Oleh: KH.Ahmad Mustofa Bisri
Seperti diketahui, sebelum kedatangan Islam, khususnya masyarakat Arab sangat terkenal dengan budaya pengelompokan kabilah, klan, suku, dengan tingkat fanatisme yang luar biasa. Masing-masing mereka tidak hanya suka membanggakan kelompok sendiri, tapi sering kali sambil merendahkan kelompok yang lain. Sedemikian fanatiknya masing-masing mereka terhadap kelompok sendiri, seolah-olah mereka punya ‘akidah’: Kelompok sendiri selalu benar dan harus dibela mati-matian sampai mati. Inilah yang disebut ‘Ashabiyah. Terjadinya banyak peperangan dan pertumpahan darah di antara mereka, umumnya diakibatkan oleh ‘ashabiyah atau fanatisme kelompok ini.
Persoalan 
sepele bisa menjadi api penyulut peperangan besar apabila itu menyangkut
 kehormatan atau kepentingan kelompok. Pertengkaran pribadi antar 
kelompok dapat dengan cepat membakar emosi seluruh anggota masing-masing
 kelompok oleh apa yang disebut-kecam nabi Muhammad s.a.w. dengan Da’wa 
‘l-jahiliyyah, masing-masing pihak yang bertengkar memanggil-manggil 
meminta bantuan kelompoknya. Dan pertengkaran pribadi pun menjadi 
peperangan antar kelompok. Itulah salah satu ‘kegelapan’ Jahiliyah yang diperjuangkan Rasulullah s.a.w. untuk dikuakkan oleh cahaya Islam.

### TUJUAN YANG DINYATAKAN 1
Periksa apakah setiap pernyataan berikut sesuai dengan teks tentang fanatisme kelompok. Jawab ya atau tidak untuk masing-masing, sertakan kutipan persis kata-kata teks yang menentukan jawaban.
(a) Sebelum kedatangan Islam, masyarakat Arab terkenal dengan budaya pengelompokan kabilah, klan, dan suku.
(b) Peperangan di antara mereka umumnya disebabkan oleh perebutan sumber air.
(c) Nabi Muhammad s.a.w. mengecam apa yang disebut Da’wa ‘l-jahiliyyah.
### TUJUAN YANG DINYATAKAN 2
Tuliskan lanjutan teks tentang fanatisme kelompok, dimulai setelah kalimat terakhirnya.
Data yang disertakan tidak perlu digunakan.

### DATA YANG DIBERIKAN

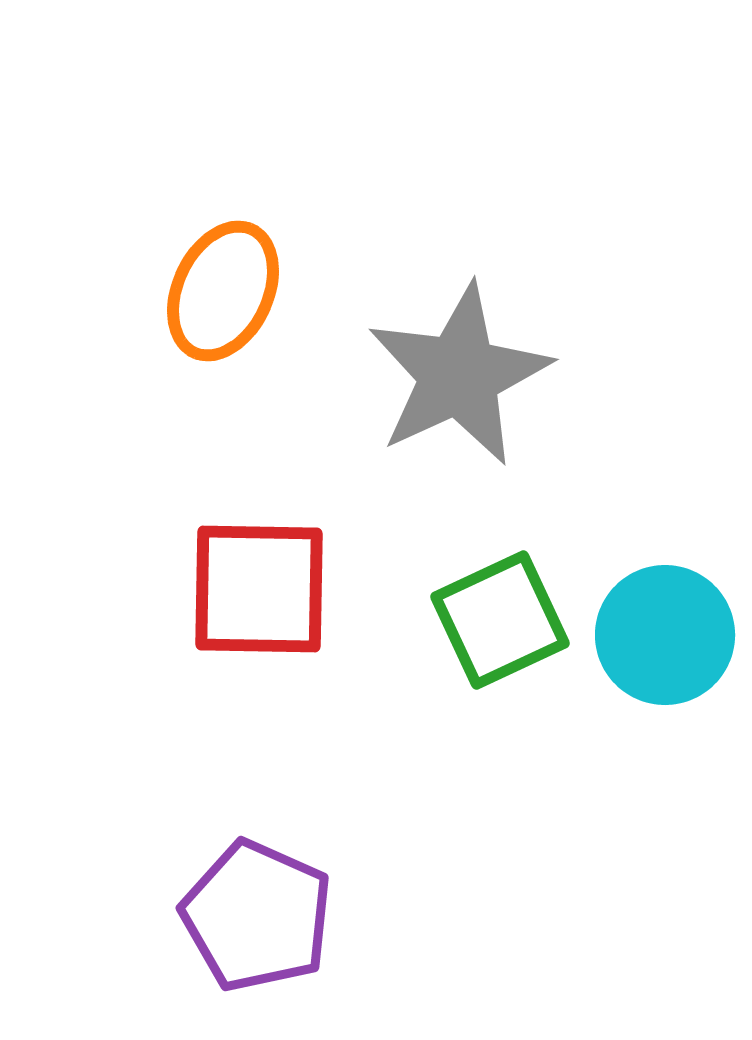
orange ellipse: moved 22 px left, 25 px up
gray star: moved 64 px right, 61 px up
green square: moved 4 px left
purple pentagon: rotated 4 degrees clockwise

### JAWABAN TERTULIS 1
(a) Ya: "masyarakat Arab sangat terkenal dengan budaya pengelompokan kabilah, klan, suku"
(b) Tidak: "umumnya diakibatkan oleh ‘ashabiyah atau fanatisme kelompok ini"
(c) Ya: "apa yang disebut-kecam nabi Muhammad s.a.w. dengan Da’wa ‘l-jahiliyyah"

### JAWABAN TERTULIS 2
Nabi Muhammad s.a.w., Nabi Kasih sayang yang membawa agama kasih 
sayang, memperkenalkan kehidupan kemanusiaan yang mulia. Nabi 
mengingatkan bahwa seluruh manusia berasal dari bapak yang satu yaitu 
Adam. Tak ada seorang atau sekelompok pun manusia yang lebih mulia dari 
yang lain. Orang Arab tidak lebih mulia dari orang non Arab. Kulit putih
 tidak lebih mulia dari kulit hitam. Yang termulia di antara mereka di 
hadapan Allah adalah yang paling takwa kepadanya.
Mereka yang 
bersaksi bahwa tiada Tuhan selain Allah dan bahwa Muhammad utusan Allah 
berarti dia telah masuk Islam dan disebut muslim. Dan muslim satu dengan
 yang lain – menurut Nabi Muhammad s.a.w. – bersaudara; tidak boleh 
saling menghina, tidak boleh saling menjengkelkan, tidak boleh saling 
melukai. Masing-masing harus menjaga nyawa, kehormatan, dan harta 
saudaranya. Muslim satu dengan yang lain ibarat satu tubuh atau satu 
bangunan.
Demikianlah; panutan agung semua orang yang mengaku 
muslim, Nabi Muhammad s.a.w., mempersaudarakan umat Islam di Madinah 
antara mereka yang berasal dari suku-suku asli Madinah (Kelompok Ansor 
dari suku Khazraj dan Aus) dan para pendatang dari Mekkah (Kelompok 
Muhajirin dari berbagai suku) dan mengadakan perjanjian damai dengan 
penduduk Madinah yang non muslim. Dan dengan demikian kedegilan 
‘ashabiyah Jahiliyah yang selama ini berakar kuat pun sirna, digantikan 
oleh kearifan akal budi kemanusiaan yang mulia.
Memang adakalanya
 penyakit ‘ashabiyah itu nyaris muncul lagi, namun kebijaksanaan 
Rasulullah s.a.w. segera menangkalnya sejak gejalanya yang paling dini; 
seperti peristiwa yang terjadi setelah perang Bani Musthaliq pada tahun 
kelima hijrah.
Waktu itu, seorang buruh yang bekerja pada shahabat Umar Ibn Khatthab (dari Muhajirin) berkelahi dan memukul seorang sobat suku Khazraj. Orang ini pun berteriak memanggil-manggil dan meminta bantuan kelompok Khazraj; sementara si buruh pun berteriak-teriak meminta bantuan kaum muhajirin. Hampir saja terjadi tawuran antara kedua kelompok itu. Untung, Rasulullah segera keluar, sabdanya : “Maa baalu da’waa ‘l-Jahiliyah?” (“Lho mengapa ada seruan model Jahiliyah?”). Ketika diberitahu duduk perkaranya, Rasulullah s.a.w. pun bersabda: “Tinggalkan perilaku Jahiliyah itu! Itu busuk baunya!” Rasulullah pun meleraikan mereka dengan adil. Dan malapetaka pun terhindarkan.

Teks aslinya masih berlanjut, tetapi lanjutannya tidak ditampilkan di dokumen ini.